GUIDANCE FOR RESTAURATEURS TO GET IN COMPLIANCE

The 2010 Patient Protection and Affordable Care Act (PPACA) Section 4205 establishes national menu labeling requirements for specified classes of restaurants and vending machines. As a result, nutritional disclosure and response to nutritional concerns are among the most important issues for the restaurant industry to address.

A little background

Eddie left his doctor’s office with strict advice to watch what he eats.  He had never seen any calorie or nutritional information provided by his favorite go-to restaurants.  Eddie thought to himself, “Wouldn’t it be great if I knew how many calories I was eating?  I wish all my favorite restaurants would publish this info on their menus so I know how much I should order!”

Fortunately for Eddie and many others alike, in 2014, new menu labeling requirements set by the US federal government mandate all restaurant chains more than 20 locations post nutritional information for standard menu items where customers may be more likely to see it -on their menus or menu boards. Total calories, fat, saturated fat, cholesterol, sodium, total carbohydrates, sugars, fiber and total protein will also have to be made available in writing upon request.

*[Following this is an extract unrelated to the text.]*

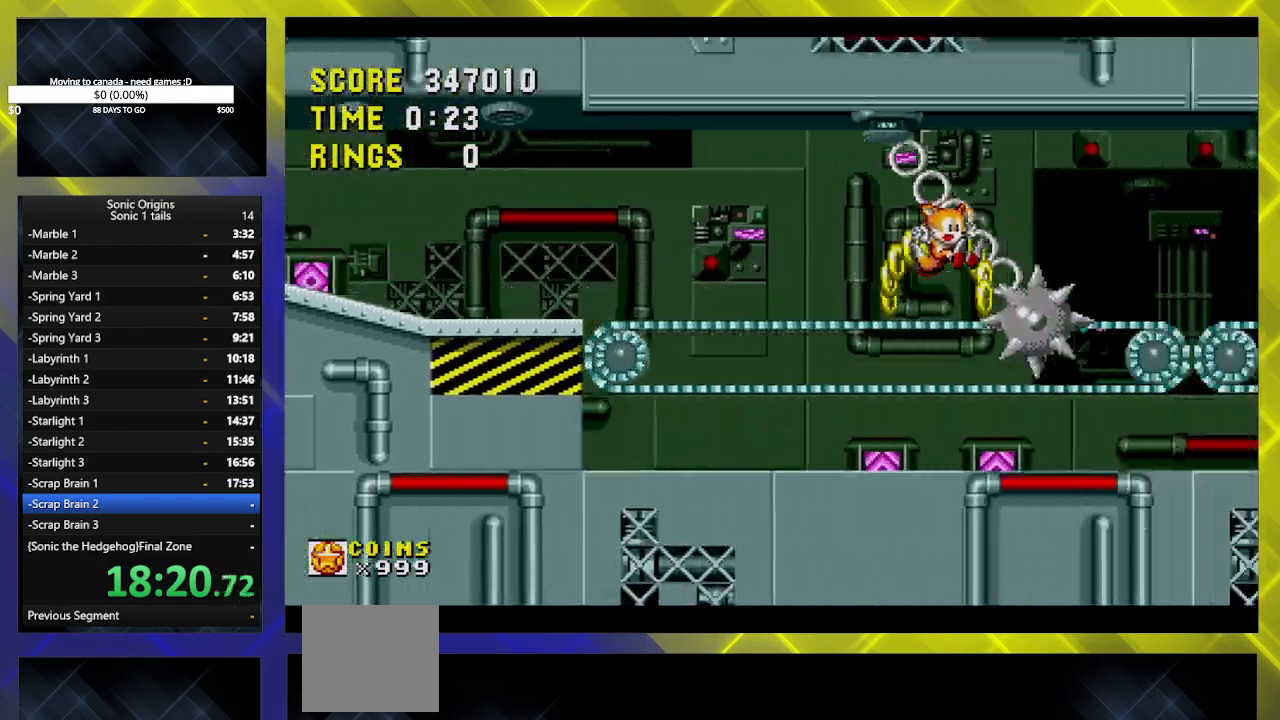
{"buttons": [], "events": [[350, "DPAD_DOWN", "up"]]}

Public health studies are beginning to show that menu labeling may influence consumers to choose menu items with a lower number of calories. In 2007, the New York City Department of Health and Mental Hygiene commenced a study on the Purchasing Behavior and Calorie Information at Fast-Food Chains in New York City1.  According to the British Medical Journal’s release of the findings in July 2011, New Yorkers who bought lunch at several major fast food chains used posted menu calorie counts to make lower calorie choices. National public opinion polls show that up to 83 percent of Americans favor menu labeling!

Maintaining compliance

New menu legislation creates new concerns for restaurant owners worried about not being in compliance. Communicating information accurately and in a timely manner will be more important now than ever before. Digital menu systems, such as the Insight® line of solutions from Delphi Display Systems, boast product-centric menu creation and management tools that easily allow the restaurant operator to maintain consistency in distributing calorie, ingredient, and other nutritional information to each catalog/menu item. A key benefit of using a digital menu system is the ability to make system-wide changes; whether an ingredient change is for one restaurant or a thousand locations, it can be made once from a single computer or tablet.

INDOOR DIGITAL MENU BOARD WITH CALORIES

What information is important to my guests?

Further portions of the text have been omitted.